Land
Berlin-Brandenburg
Sozialgericht
LSG Berlin-Brandenburg
Sachgebiet
Grundsicherung für Arbeitsuchende
Abteilung
18
1. Instanz
SG Berlin (BRB)
Aktenzeichen
S 77 AS 22540/08
Datum
2. Instanz
LSG Berlin-Brandenburg
Aktenzeichen
L 18 AS 1575/09
Datum
3. Instanz
Bundessozialgericht
Aktenzeichen
-
Datum
-
Kategorie
Urteil
Auf die Berufung des Klägers wird das Urteil des Sozialgerichts Berlin vom 27. Januar 2009 aufgehoben und die Sache zur erneuten Verhandlung und Entscheidung an das Sozialgericht zurückverwiesen. Die Revision wird nicht zugelassen.
Tatbestand:
Die Beteiligten streiten über die Bewilligung weiterer Leistungen für Unterkunft und Heizung (KdU) nach dem Sozialgesetzbuch – Grundsicherung für Arbeitsuchende – (SGB II) in Höhe von 27,70 EUR für Juni 2008.

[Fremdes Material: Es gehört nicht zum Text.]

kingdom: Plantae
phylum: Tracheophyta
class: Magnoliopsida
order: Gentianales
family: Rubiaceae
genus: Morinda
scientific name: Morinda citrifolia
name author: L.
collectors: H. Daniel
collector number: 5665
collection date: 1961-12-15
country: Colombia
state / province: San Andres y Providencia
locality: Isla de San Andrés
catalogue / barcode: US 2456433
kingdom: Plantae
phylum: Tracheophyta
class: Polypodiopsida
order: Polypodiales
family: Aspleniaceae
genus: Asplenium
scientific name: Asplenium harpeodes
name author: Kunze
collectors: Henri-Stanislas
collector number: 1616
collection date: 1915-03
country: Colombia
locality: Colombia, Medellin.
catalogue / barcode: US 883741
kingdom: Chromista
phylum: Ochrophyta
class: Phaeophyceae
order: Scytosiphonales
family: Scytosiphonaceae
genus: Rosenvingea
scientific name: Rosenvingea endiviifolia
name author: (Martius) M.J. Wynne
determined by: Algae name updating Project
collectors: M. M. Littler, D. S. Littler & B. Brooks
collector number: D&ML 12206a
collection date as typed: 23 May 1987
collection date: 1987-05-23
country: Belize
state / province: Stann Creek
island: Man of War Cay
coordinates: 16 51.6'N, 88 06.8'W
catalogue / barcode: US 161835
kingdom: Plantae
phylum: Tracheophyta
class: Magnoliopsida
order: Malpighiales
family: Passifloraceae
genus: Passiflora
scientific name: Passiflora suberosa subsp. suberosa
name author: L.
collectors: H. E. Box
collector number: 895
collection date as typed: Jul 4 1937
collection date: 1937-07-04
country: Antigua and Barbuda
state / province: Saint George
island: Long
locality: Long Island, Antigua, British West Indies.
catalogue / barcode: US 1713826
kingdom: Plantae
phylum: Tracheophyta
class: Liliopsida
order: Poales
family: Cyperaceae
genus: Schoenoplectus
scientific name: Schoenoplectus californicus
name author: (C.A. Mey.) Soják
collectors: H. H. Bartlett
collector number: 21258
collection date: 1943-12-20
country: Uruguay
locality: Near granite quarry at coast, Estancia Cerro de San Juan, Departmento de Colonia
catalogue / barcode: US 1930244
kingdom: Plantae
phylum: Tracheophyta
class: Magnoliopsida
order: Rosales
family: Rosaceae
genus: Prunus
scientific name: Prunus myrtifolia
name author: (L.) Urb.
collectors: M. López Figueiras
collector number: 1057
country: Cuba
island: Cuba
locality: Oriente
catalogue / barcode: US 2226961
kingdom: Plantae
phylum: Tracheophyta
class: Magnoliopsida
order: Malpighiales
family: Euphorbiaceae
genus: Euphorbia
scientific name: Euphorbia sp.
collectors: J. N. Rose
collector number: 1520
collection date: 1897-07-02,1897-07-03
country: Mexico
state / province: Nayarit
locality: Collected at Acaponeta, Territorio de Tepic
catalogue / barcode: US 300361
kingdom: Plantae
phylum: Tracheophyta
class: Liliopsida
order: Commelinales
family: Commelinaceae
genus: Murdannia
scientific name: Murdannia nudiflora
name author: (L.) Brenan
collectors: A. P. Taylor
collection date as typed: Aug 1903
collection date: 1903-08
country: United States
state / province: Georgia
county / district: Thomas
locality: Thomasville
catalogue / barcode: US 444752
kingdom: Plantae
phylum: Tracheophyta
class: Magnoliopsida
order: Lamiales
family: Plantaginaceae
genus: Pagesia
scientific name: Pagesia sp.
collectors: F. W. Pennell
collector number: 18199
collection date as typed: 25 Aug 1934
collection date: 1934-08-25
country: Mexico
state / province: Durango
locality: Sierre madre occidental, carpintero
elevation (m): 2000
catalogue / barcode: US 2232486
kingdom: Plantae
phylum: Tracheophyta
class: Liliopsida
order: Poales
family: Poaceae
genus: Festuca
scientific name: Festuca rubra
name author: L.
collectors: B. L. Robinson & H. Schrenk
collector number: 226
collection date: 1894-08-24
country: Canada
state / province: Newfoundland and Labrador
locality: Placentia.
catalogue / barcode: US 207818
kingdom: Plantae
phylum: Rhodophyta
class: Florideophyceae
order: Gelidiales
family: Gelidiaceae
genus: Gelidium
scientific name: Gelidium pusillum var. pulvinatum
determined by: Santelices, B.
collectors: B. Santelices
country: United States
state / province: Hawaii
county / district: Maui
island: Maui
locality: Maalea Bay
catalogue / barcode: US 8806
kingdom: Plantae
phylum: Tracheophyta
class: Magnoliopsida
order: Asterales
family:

Der Kläger bewohnt seit 1. Juni 2008 eine 57,11 qm große 2-Zimmer-Wohnung in der Kstraße, B, deren monatliche Bruttowarmmiete im streitigen Zeitraum sich auf 387,70 EUR belief. Mit Bescheid vom 3. Juni 2008 bewilligte der Beklagte dem Kläger für Juni 2008 vorläufig Leistungen zur Sicherung des Lebensunterhalts in Höhe von 347,- EUR und KdU in Höhe von 360,- EUR. Mit Änderungsbescheid vom 24. Juni 2008 wurde dem Kläger im Übrigen für Juni 2008 vorläufig ein befristeteter Zuschlag nach § 24 SGB II in Höhe von 80,- EUR gewährt. Der Beklagte wies den Widerspruch des Klägers unter Hinweis auf den von ihm angenommenen Richtwert für Ein-Personen-Haushalte in Höhe von 360,- EUR für angemessene Bruttowarmmieten mit Widerspruchsbescheid vom 16. Juli 2008 zurück. Mit Änderungsbescheid vom 18. August 2008 wurden dem Kläger u.a. endgültig KdU für Juni 2008 in Höhe von 360,- EUR bewilligt.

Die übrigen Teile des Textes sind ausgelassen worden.